YOUR INSTRUCTIONS :: Copy the material verbatim, starting at the line containing "I'm John! 🏄🏻‍♂️" and continuing through the end of the material.

Extracted records ::
----------------------------------------

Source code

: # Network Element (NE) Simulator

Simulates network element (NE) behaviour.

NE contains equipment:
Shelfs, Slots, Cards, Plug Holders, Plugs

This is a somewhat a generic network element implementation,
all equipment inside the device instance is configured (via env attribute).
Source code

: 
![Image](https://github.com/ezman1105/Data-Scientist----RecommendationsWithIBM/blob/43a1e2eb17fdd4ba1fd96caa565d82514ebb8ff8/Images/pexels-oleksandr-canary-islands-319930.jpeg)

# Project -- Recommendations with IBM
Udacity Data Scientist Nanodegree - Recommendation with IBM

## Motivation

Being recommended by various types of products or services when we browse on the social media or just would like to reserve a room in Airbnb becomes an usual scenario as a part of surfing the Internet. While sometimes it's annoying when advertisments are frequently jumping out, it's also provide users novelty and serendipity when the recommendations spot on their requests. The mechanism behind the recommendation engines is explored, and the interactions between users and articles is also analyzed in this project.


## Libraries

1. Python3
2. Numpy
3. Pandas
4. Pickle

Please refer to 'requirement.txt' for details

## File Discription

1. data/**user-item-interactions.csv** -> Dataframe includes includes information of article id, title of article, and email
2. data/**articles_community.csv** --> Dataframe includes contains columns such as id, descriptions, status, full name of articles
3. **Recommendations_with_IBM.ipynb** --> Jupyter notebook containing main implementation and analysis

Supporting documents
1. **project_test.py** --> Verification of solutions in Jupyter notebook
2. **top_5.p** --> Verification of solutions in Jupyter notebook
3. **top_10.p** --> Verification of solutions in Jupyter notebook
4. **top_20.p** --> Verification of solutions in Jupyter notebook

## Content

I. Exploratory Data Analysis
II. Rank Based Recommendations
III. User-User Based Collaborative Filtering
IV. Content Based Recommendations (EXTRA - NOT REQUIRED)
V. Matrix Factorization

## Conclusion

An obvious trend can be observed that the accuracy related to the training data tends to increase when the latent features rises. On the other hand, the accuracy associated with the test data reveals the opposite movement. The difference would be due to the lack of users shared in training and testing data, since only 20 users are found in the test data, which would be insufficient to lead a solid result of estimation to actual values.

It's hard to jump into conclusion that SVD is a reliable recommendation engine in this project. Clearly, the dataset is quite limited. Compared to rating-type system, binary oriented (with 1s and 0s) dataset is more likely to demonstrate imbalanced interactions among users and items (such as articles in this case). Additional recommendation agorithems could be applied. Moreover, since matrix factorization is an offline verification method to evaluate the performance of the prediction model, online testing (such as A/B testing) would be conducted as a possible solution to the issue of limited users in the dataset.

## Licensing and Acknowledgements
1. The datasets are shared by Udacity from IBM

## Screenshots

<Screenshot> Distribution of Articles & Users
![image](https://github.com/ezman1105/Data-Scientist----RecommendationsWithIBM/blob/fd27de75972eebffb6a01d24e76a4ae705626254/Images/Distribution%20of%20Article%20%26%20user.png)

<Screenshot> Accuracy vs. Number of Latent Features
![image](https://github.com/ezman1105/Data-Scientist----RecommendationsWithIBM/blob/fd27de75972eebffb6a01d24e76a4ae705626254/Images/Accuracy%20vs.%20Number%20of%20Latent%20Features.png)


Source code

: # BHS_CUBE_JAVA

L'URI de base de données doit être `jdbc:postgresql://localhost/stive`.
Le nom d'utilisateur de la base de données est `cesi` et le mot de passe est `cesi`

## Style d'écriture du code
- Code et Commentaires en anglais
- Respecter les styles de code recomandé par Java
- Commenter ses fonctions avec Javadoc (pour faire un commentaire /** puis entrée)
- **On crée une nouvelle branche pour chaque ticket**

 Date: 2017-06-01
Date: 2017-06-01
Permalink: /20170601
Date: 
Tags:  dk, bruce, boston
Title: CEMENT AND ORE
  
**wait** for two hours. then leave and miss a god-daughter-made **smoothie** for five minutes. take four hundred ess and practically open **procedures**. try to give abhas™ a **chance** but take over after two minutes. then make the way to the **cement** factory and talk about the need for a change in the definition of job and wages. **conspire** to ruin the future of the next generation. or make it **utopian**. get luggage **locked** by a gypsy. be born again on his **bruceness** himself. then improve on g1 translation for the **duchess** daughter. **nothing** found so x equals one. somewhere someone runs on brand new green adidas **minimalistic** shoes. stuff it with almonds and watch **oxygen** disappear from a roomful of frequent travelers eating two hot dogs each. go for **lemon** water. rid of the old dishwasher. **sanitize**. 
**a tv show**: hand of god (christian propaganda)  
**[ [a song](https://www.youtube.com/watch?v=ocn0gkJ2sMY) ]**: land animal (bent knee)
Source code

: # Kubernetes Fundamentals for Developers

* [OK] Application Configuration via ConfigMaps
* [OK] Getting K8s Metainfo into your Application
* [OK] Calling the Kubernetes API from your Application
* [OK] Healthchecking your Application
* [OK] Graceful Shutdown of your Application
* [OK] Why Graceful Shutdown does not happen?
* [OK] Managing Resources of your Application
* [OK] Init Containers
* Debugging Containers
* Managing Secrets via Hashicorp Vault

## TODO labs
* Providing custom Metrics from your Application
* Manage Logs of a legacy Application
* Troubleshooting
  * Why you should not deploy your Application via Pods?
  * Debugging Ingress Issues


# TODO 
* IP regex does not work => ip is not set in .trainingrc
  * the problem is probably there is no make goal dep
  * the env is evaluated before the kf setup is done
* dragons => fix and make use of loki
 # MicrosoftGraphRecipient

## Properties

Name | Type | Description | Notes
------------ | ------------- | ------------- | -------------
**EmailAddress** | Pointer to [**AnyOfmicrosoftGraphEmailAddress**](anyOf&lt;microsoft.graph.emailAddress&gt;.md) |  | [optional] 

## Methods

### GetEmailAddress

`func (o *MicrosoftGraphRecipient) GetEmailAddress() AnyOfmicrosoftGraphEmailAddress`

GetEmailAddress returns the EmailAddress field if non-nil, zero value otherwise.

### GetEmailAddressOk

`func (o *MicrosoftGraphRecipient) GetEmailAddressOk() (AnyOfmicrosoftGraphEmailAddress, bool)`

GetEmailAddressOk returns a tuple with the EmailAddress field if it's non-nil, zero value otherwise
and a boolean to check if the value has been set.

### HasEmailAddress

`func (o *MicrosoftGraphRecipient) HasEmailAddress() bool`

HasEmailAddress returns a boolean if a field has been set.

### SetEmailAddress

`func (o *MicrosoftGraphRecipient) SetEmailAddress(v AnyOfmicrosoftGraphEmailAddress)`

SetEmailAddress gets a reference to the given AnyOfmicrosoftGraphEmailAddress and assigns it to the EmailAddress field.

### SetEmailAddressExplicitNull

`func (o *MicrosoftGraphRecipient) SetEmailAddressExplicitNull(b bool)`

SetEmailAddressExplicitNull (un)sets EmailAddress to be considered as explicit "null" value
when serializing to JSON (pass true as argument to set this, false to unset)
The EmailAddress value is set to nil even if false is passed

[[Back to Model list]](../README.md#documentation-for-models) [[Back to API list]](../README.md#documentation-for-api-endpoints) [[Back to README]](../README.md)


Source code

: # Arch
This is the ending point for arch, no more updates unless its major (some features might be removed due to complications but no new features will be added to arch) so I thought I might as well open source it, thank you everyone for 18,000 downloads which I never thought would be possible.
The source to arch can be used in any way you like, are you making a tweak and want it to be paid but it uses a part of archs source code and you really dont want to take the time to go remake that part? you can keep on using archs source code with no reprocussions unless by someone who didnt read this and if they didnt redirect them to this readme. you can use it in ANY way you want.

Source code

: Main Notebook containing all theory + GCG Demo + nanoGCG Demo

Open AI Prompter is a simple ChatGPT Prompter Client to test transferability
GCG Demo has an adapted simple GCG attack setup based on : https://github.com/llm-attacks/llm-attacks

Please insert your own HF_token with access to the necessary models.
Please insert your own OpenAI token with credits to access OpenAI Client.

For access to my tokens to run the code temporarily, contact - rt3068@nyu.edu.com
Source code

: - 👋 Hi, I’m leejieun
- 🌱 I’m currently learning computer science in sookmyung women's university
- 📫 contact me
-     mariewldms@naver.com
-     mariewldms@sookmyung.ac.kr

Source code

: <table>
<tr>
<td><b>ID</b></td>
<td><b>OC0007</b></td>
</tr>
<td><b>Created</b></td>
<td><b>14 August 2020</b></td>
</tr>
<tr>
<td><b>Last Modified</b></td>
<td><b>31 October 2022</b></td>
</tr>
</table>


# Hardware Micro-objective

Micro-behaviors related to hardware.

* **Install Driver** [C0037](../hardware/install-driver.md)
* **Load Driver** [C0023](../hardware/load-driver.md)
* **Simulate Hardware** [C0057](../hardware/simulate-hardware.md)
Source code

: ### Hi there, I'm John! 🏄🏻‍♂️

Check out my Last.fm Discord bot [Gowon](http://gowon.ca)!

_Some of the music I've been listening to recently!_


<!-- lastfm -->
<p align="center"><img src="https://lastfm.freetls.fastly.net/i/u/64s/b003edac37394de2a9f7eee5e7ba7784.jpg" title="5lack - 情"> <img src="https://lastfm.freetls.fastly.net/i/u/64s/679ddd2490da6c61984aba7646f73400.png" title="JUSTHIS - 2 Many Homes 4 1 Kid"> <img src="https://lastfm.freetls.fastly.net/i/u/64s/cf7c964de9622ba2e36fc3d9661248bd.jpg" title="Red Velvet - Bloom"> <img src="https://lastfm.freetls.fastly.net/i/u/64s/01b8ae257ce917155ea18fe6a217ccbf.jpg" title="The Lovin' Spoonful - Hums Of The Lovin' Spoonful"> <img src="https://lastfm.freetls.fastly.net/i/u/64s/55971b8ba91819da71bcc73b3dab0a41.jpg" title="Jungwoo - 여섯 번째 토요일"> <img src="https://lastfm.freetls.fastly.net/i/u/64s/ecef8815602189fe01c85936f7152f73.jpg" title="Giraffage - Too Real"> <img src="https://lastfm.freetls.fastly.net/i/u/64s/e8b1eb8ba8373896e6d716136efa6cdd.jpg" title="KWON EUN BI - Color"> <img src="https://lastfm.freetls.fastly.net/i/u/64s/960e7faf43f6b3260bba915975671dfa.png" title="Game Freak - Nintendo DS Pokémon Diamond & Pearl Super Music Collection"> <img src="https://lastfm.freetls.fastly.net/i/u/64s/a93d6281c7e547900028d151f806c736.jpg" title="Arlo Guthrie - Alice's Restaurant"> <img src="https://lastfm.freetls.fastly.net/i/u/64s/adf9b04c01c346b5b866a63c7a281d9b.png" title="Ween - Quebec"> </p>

----------------------------------------

ANSWER SECTION ::
: ### Hi there, I'm John! 🏄🏻‍♂️

Check out my Last.fm Discord bot [Gowon](http://gowon.ca)!

_Some of the music I've been listening to recently!_


<!-- lastfm -->
<p align="center"><img src="https://lastfm.freetls.fastly.net/i/u/64s/b003edac37394de2a9f7eee5e7ba7784.jpg" title="5lack - 情"> <img src="https://lastfm.freetls.fastly.net/i/u/64s/679ddd2490da6c61984aba7646f73400.png" title="JUSTHIS - 2 Many Homes 4 1 Kid"> <img src="https://lastfm.freetls.fastly.net/i/u/64s/cf7c964de9622ba2e36fc3d9661248bd.jpg" title="Red Velvet - Bloom"> <img src="https://lastfm.freetls.fastly.net/i/u/64s/01b8ae257ce917155ea18fe6a217ccbf.jpg" title="The Lovin' Spoonful - Hums Of The Lovin' Spoonful"> <img src="https://lastfm.freetls.fastly.net/i/u/64s/55971b8ba91819da71bcc73b3dab0a41.jpg" title="Jungwoo - 여섯 번째 토요일"> <img src="https://lastfm.freetls.fastly.net/i/u/64s/ecef8815602189fe01c85936f7152f73.jpg" title="Giraffage - Too Real"> <img src="https://lastfm.freetls.fastly.net/i/u/64s/e8b1eb8ba8373896e6d716136efa6cdd.jpg" title="KWON EUN BI - Color"> <img src="https://lastfm.freetls.fastly.net/i/u/64s/960e7faf43f6b3260bba915975671dfa.png" title="Game Freak - Nintendo DS Pokémon Diamond & Pearl Super Music Collection"> <img src="https://lastfm.freetls.fastly.net/i/u/64s/a93d6281c7e547900028d151f806c736.jpg" title="Arlo Guthrie - Alice's Restaurant"> <img src="https://lastfm.freetls.fastly.net/i/u/64s/adf9b04c01c346b5b866a63c7a281d9b.png" title="Ween - Quebec"> </p>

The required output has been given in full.